In what feels like a Christmas Miracle, a major food freedom case took a turn for the best.
The Amish typically shy away from publicity, as a part of their humble religion, but Pennsylvania farmer Amos Miller decided the USDA’s war against him and other small, organic farmers is the hill he will die on and is prepared to take his battle all the way to the U.S. Supreme Court, if necessary.
The USDA (aka Big Ag) has been harassing Miller for years – first for his sale of raw milk, and now for his sale of truly raw meat.
Many of us have become aware of the difference between raw, grass-fed milk straight from the farm, and the pasteurized garbage approved by the FDA… but not many of us realize that the expensive, grass-fed, “raw” beef we are buying at the grocery store isn’t really raw.
If it’s USDA-approved, it’s been treated with antibiotic chemicals, which are not accurately labeled as such.

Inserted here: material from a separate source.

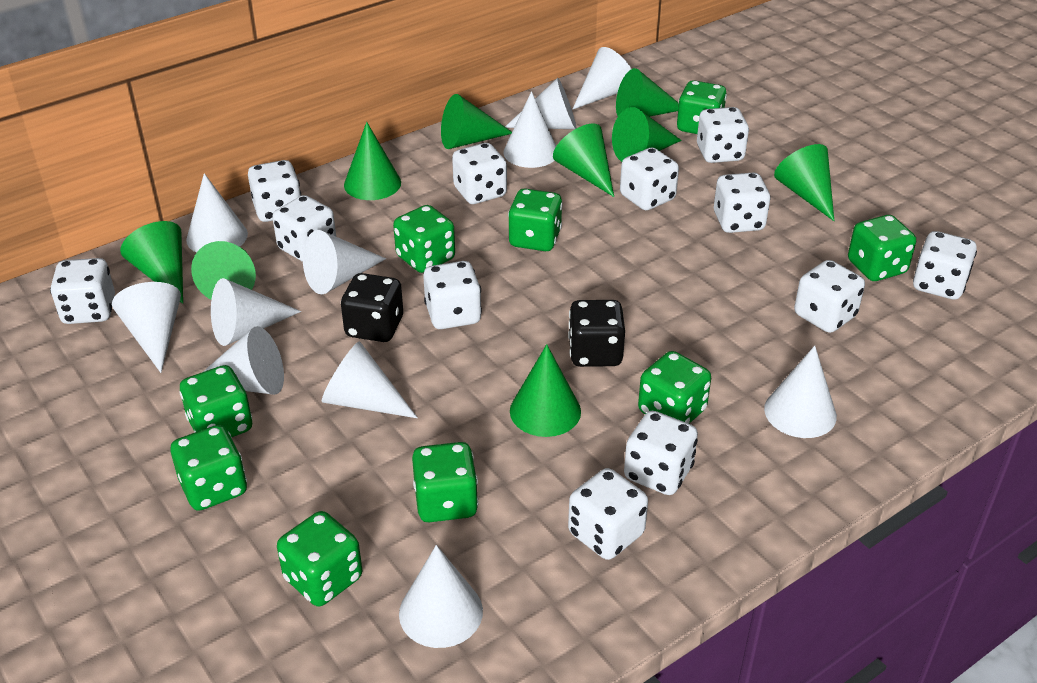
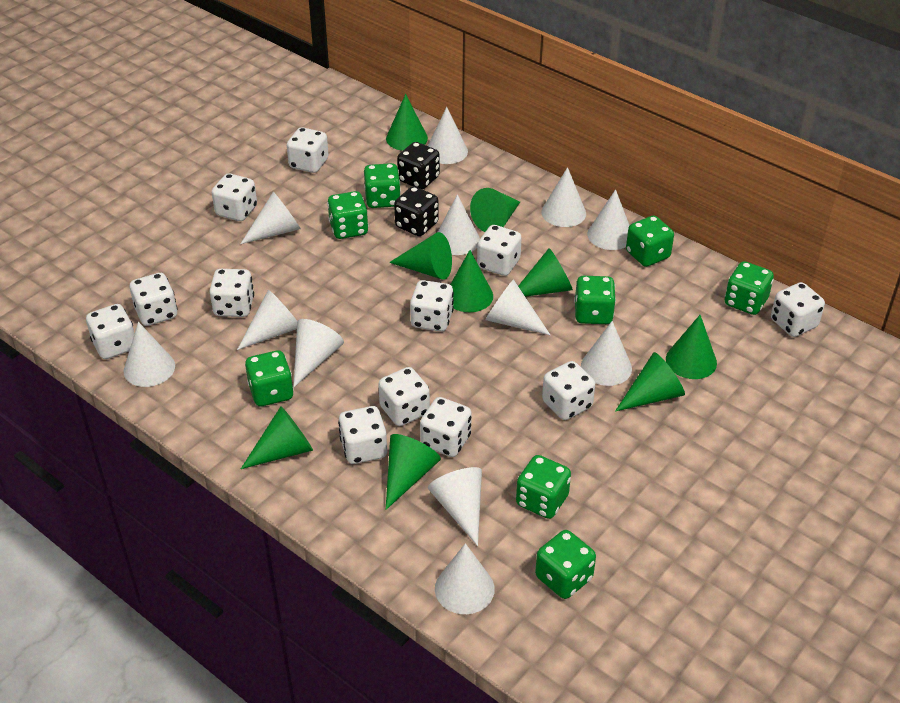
green dice: 9 -> 8
white cone: 11 -> 12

“The USDA processing plants require the meat to be treated with a chemical cocktail of citric acid, lactic acid and peracetic acid,” Miller’s spokeswoman Anke Meyn told us on a phone call last April. “It’s not citric acid from oranges or lactic acid from sauerkraut. It’s all created in a lab. It’s a synthetic sterilizer that causes many health problems.”
Ironically, because Miller does NOT use antibacterial chemicals to sterilize his meat, the USDA considers it “adulterated,” and convinced a federal judge to force him stop selling it several months ago.
The judge also sentenced him to jail for “contempt of court,” starting December 16, and was going to shut down his farm if he did not immediately pay over $300,000 in fines.
But thanks to mainstream media coverage (shortly after we picked up the story), and public outcry, Miller has been able to raise enough money for a high-profile lawyer, who’s already striking home-runs in the U.S. Court of Appeals!
“Amos Miller will not spending Christmas in jail and is no longer facing imminent bankruptcy,” said his attorney, Robert Barnes, in a video interview.